**WORK INSTRUCTION**
Where the word "será" occurs in a line of the data, return the whole line.

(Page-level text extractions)
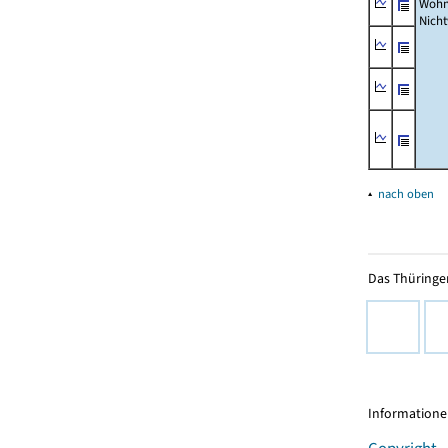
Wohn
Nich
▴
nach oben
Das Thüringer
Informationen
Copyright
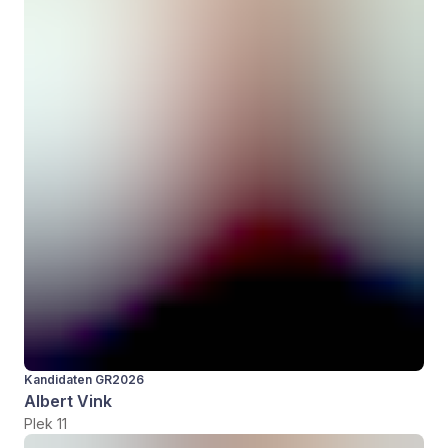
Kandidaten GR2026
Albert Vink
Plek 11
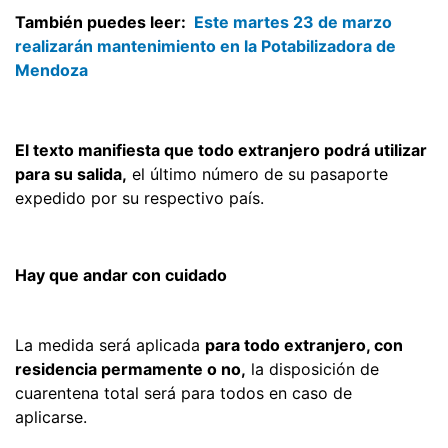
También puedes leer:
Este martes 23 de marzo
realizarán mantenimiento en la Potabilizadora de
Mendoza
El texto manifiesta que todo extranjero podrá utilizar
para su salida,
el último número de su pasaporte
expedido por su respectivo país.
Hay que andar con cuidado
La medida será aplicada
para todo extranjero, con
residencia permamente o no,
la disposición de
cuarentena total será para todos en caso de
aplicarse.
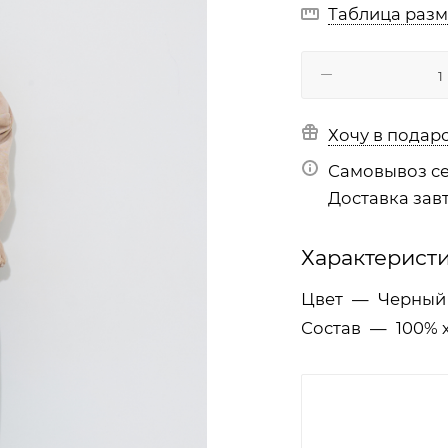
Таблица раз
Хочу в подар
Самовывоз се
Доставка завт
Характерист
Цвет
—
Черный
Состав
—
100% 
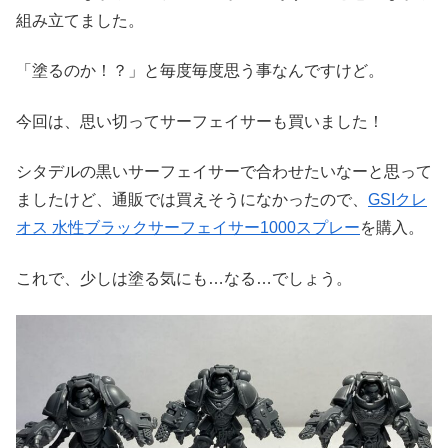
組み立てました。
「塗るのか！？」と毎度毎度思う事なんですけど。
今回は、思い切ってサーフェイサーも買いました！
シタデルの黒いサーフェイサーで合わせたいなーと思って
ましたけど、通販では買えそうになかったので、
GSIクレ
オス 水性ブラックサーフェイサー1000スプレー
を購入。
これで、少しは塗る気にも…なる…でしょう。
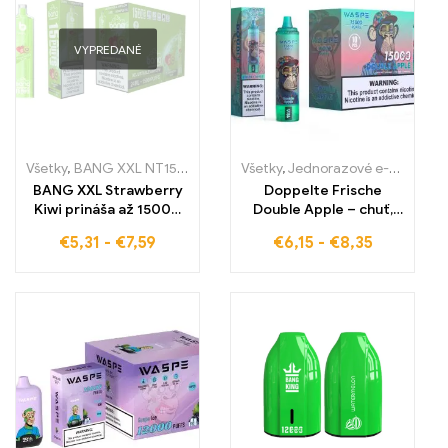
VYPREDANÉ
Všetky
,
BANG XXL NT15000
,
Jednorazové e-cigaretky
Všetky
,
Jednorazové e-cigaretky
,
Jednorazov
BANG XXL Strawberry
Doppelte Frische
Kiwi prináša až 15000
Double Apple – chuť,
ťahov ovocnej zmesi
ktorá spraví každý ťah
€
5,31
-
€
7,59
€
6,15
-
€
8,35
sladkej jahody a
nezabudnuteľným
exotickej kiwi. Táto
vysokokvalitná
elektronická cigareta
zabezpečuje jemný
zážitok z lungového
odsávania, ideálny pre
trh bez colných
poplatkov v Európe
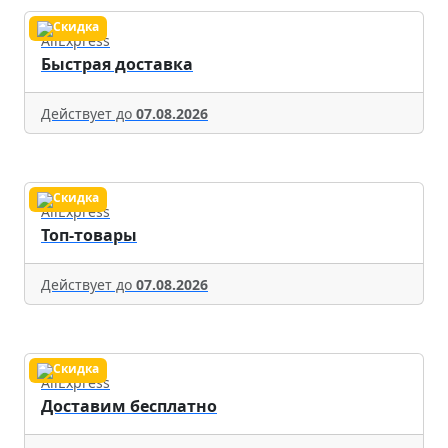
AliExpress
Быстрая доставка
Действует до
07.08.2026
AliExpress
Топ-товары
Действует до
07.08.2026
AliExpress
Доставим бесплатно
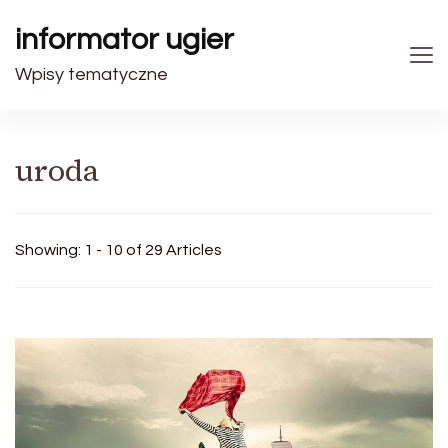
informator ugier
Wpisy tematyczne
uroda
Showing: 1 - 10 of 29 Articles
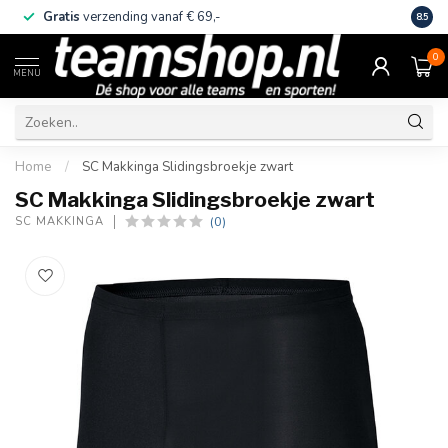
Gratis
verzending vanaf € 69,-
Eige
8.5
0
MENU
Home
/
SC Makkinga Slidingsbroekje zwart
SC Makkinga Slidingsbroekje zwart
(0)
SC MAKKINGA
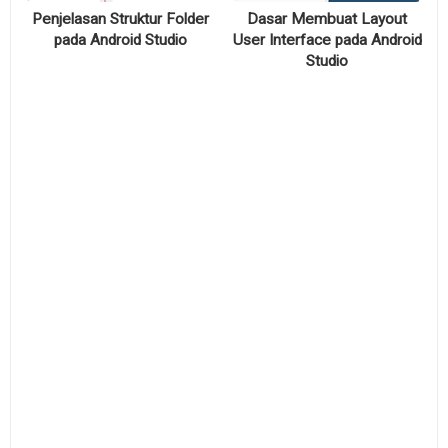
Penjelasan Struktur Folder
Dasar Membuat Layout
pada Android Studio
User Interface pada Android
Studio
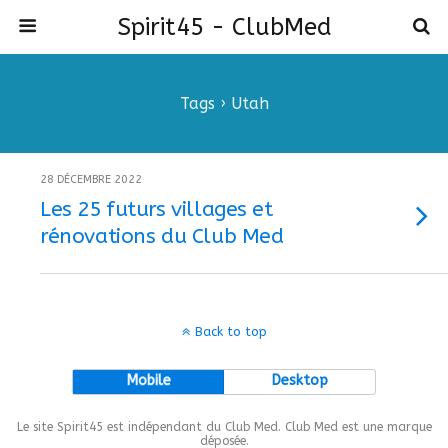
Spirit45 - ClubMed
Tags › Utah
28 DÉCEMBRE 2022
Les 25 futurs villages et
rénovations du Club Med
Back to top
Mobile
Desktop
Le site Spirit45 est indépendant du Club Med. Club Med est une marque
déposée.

**OUTPUT OF THE TASK**
La medida será aplicada
cuarentena total será para todos en caso de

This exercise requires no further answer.